- _Exercise_:
Verbatim repeat, images excluded. Give each entry again as written.

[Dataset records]

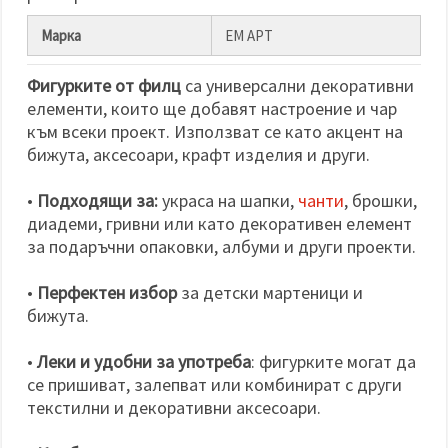
Марка
ЕМ АРТ
Фигурките от филц
са универсални декоративни
елементи, които ще добавят настроение и чар
към всеки проект. Използват се като акцент на
бижута, аксесоари, крафт изделия и други.
•
Подходящи за:
украса на шапки,
чанти
, брошки,
диадеми, гривни или като декоративен елемент
за подаръчни опаковки, албуми и други проекти.
•
Перфектен избор
за детски мартеници и
бижута.
•
Леки и удобни за употреба
: фигурките могат да
се пришиват, залепват или комбинират с други
текстилни и декоративни аксесоари.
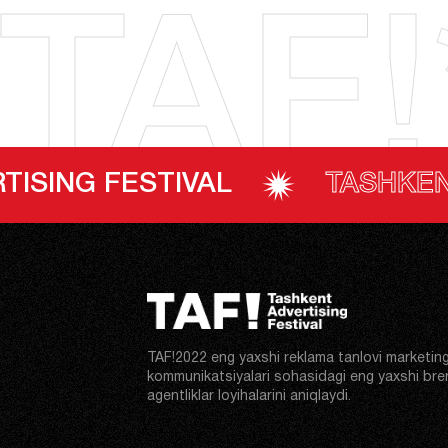
TAF!
TIVAL
TASHKENT ADVERTIS
TAF!2022 eng yaxshi reklama tanlovi marketin
kommunikatsiyalari sohasidagi eng yaxshi bre
agentliklar loyihalarini aniqlaydi.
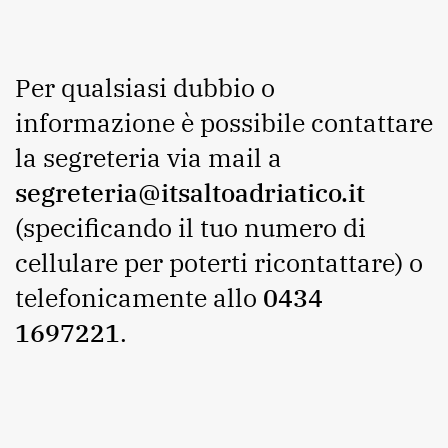
Per qualsiasi dubbio o
informazione è possibile contattare
la segreteria via mail a
segreteria@itsaltoadriatico.it
(specificando il tuo numero di
cellulare per poterti ricontattare) o
telefonicamente allo
0434
1697221
.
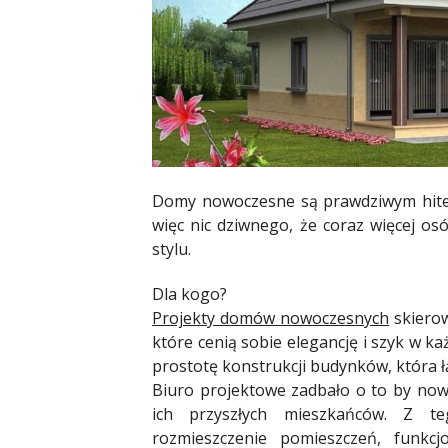
Domy nowoczesne są prawdziwym hitem
więc nic dziwnego, że coraz więcej o
stylu.
Dla kogo?
Projekty domów nowoczesnych
skiero
które cenią sobie elegancję i szyk w ka
prostotę konstrukcji budynków, która ł
Biuro projektowe zadbało o to by no
ich przyszłych mieszkańców. Z te
rozmieszczenie pomieszczeń, funkc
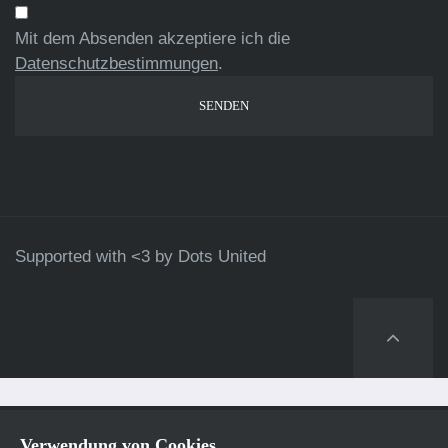
Mit dem Absenden akzeptiere ich die
Datenschutzbestimmungen
.
Supported with <3 by
Dots United
Verwendung von Cookies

- _Response area_:
Марка
ЕМ АРТ
Фигурките от филц
са универсални декоративни
елементи, които ще добавят настроение и чар
към всеки проект. Използват се като акцент на
бижута, аксесоари, крафт изделия и други.
•
Подходящи за:
украса на шапки,
чанти
, брошки,
диадеми, гривни или като декоративен елемент
за подаръчни опаковки, албуми и други проекти.
•
Перфектен избор
за детски мартеници и
бижута.
•
Леки и удобни за употреба
: фигурките могат да
се пришиват, залепват или комбинират с други
текстилни и декоративни аксесоари.
TAF!
TIVAL
TASHKENT ADVERTIS
TAF!2022 eng yaxshi reklama tanlovi marketin
kommunikatsiyalari sohasidagi eng yaxshi bre
agentliklar loyihalarini aniqlaydi.
Per qualsiasi dubbio o
informazione è possibile contattare
la segreteria via mail a
segreteria@itsaltoadriatico.it
(specificando il tuo numero di
cellulare per poterti ricontattare) o
telefonicamente allo
0434
1697221
.
Domy nowoczesne są prawdziwym hitem
więc nic dziwnego, że coraz więcej o
stylu.
Dla kogo?
Projekty domów nowoczesnych
skiero
które cenią sobie elegancję i szyk w ka
prostotę konstrukcji budynków, która ł
Biuro projektowe zadbało o to by no
ich przyszłych mieszkańców. Z te
rozmieszczenie pomieszczeń, funkc
Mit dem Absenden akzeptiere ich die
Datenschutzbestimmungen
.
Supported with <3 by
Dots United
Verwendung von Cookies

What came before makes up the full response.